Mittwoch, 26. Februar 2014

Setting Up Zenoss for Monitoring Grails Applications


This week I spent setting up a simple monitored set of virtualized Grails application servers. As my monitoring service I chose Zenoss.

Multi-Machine Setup with Vagrant

In order to simulate a production-like private network I created a multi-machine configuration for Vagrant comprising 3 machines:
  • 10.0.0.2 is the installation target for the Zenoss server
  • 10.0.0.3 and 10.0.0.4 are the two to-be-monitored application servers, each configured as a blue/green deployable Tomcat for hosting Grails applications

Vagrantfile
VAGRANTFILE_API_VERSION = "2"

Vagrant.configure(VAGRANTFILE_API_VERSION) do |config|
  config.vm.define "zenoss" do |zenoss_server|
    zenoss_server.vm.box = "CentOS-6.2-x86_64"
    zenoss_server.vm.box_url = "https://dl.dropboxusercontent.com/u/17905319/vagrant-boxes/CentOS-6.2-x86_64.box"

    zenoss_server.vm.network :private_network, ip: "10.0.0.2"
    # ...
  end

  (1..2).each do |idx|
    config.vm.define "grails#{idx}" do |grails_web|
      grails_web.vm.box = "squeezy"
      grails_web.vm.box_url = "https://dl.dropboxusercontent.com/u/17905319/vagrant-boxes/squeezy.box"

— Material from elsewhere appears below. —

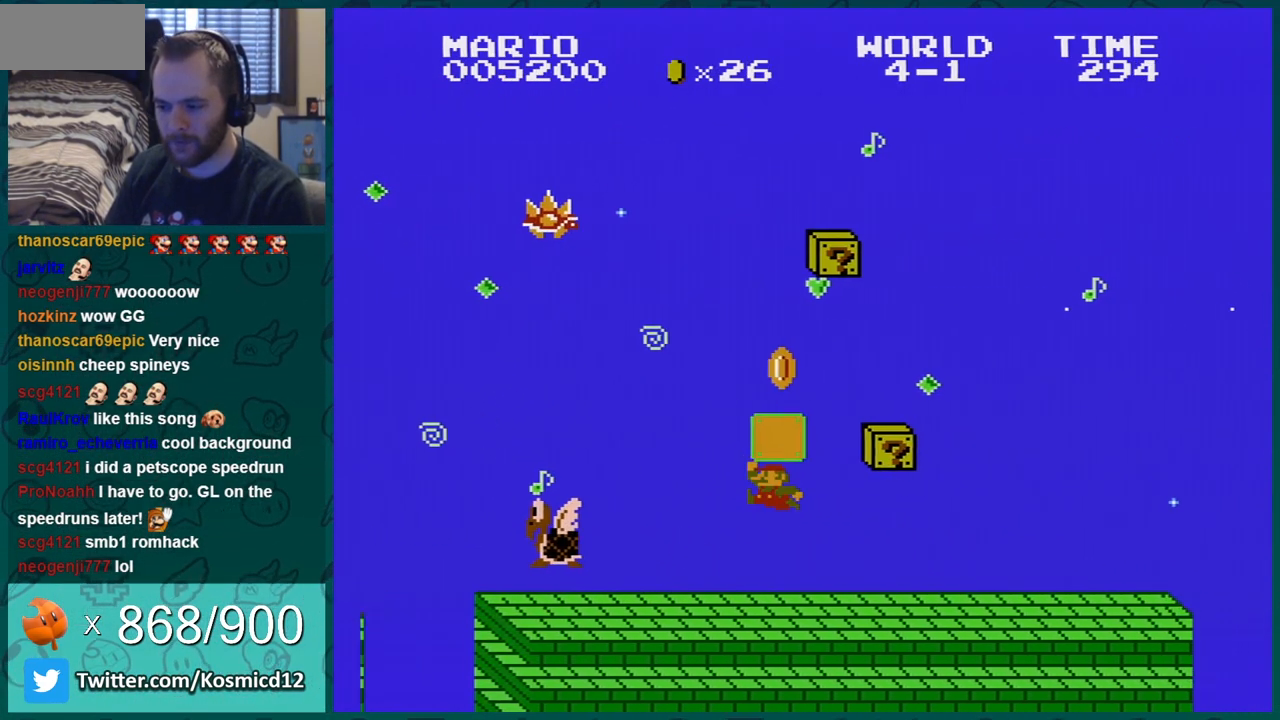
{"buttons": ["A", "B", "DPAD_LEFT"], "events": [[67, "DPAD_LEFT", "up"], [217, "DPAD_RIGHT", "down"], [384, "A", "down"], [401, "DPAD_RIGHT", "up"], [434, "DPAD_LEFT", "down"]]}
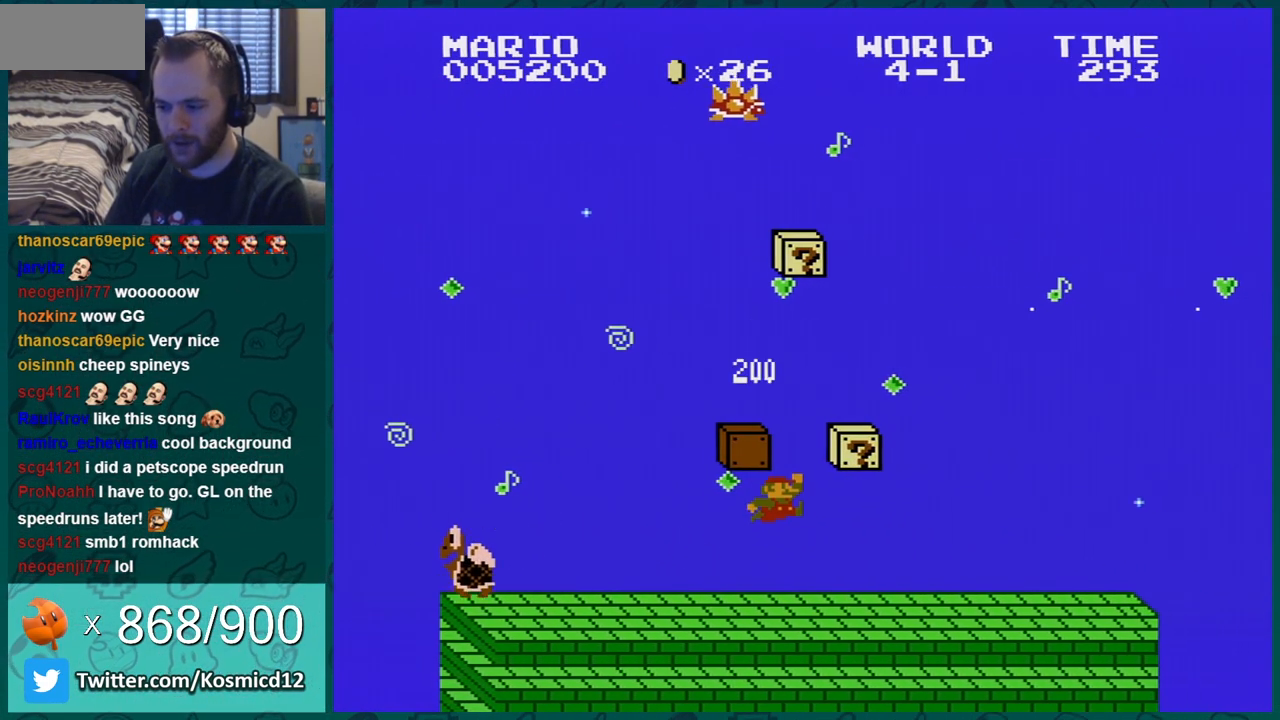
{"buttons": ["A", "B"], "events": [[217, "DPAD_LEFT", "up"], [283, "A", "up"], [433, "A", "down"]]}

      grails_web.vm.network :private_network, ip: "10.0.0.#{2 + idx}"
      # ...
    end
  end
end

Installing the Zenoss server

All the machines are provisioned with Chef. For the server, there is a dedicated role in roles/zenoss_server.rb. Besides filling the run list with the zenoss::server recipe, it configures various attributes for Java and the Zenoss installation.
Vagrantfile
  config.vm.define "zenoss" do |zenoss_server|
    # ...
    zenoss_server.vm.provision :chef_solo do |chef|
      # ...
      chef.add_role "zenoss_server"
      # ...

      chef.json = {
        domain: "localhost"
      }
    end
  end
roles/zenoss_server.rb
name "zenoss_server"
description "Configures the Zenoss monitoring server"

default_attributes(
  "zenoss" => {
    "device" => {
      "properties" => {
        "zCommandUsername" => "zenoss",
        "zKeyPath" => "/home/zenoss/.ssh/id_dsa",
        "zMySqlPassword" => "zenoss",
        "zMySqlUsername" => "zenoss"
      }
    }
  }
)

override_attributes(
  "java" => {
    "install_flavor" => "oracle",
    "jdk_version" => "7",
    "oracle" => {
      "accept_oracle_download_terms" => true
    }
  },
  "zenoss" => {
    "server" => {
      "admin_password" => "zenoss"
    },
    "core4" => {
      "rpm_url" => "http://downloads.sourceforge.net/project/zenoss/zenoss-4.2/zenoss-4.2.4/4.2.4-1897/zenoss_core-4.2.4-1897.el6.x86_64.rpm?r=http%3A%2F%2Fsourceforge.net%2Fprojects%2Fzenoss%2Ffiles%2Fzenoss-4.2%2Fzenoss-4.2.4%2F4.2.4-1897%2F&ts=1392587207&use_mirror=skylink"
    },
    "device" => {
      "device_class" => "/Server/SSH/Linux"
    }
  }
)

run_list(
  "recipe[zenoss::server]"
)

Installing the Application Servers

In order to prepare an application server for monitoring, you have to install the SNMP daemon. The Simple Network Management Protocol provides insights into various system parameters like CPU utilization, disk usage, RAM statistics. I bundled my common run list and attributes in roles/monitored.rb
Vagrantfile
  (1..2).each do |idx|
    config.vm.define "grails#{idx}" do |grails_web|
      # ...
      grails_web.vm.provision :chef_solo do |chef|
        # ...
        chef.add_role   "monitored"

        chef.json = {
          domain: "localhost",
        }
      end
    end
  end
roles/monitored.rb
name "monitored"
description "Bundles settings for nodes monitored by Zenoss"

default_attributes()

override_attributes(
  "snmp" => {
    "snmpd" => {
      "snmpd_opts" => '-Lsd -Lf /dev/null -u snmp -g snmp -I -smux -p /var/run/snmpd.pid'
    },
    "full_systemview" => true,
    "include_all_disks" => true
  }
)

run_list(
  "recipe[snmp]"
)

Signing up the Application Servers for Monitoring

Now we must acquaint the Application Servers with Zenoss. As a first step, I did this manually via the Zenoss Web UI. The Web UI is only reachable through the server's loopback interface. To make it accessible from my browser, I tunneled HTTP traffic to the loopback device via SSH:
Terminal
ssh -p 2222 -o "UserKnownHostsFile /dev/null" -o "StrictHostKeyChecking no" -N -L 8080:127.0.0.1:8080 root@localhost
# Password is `vagrant'
Now I can access the UI from localhost:8080.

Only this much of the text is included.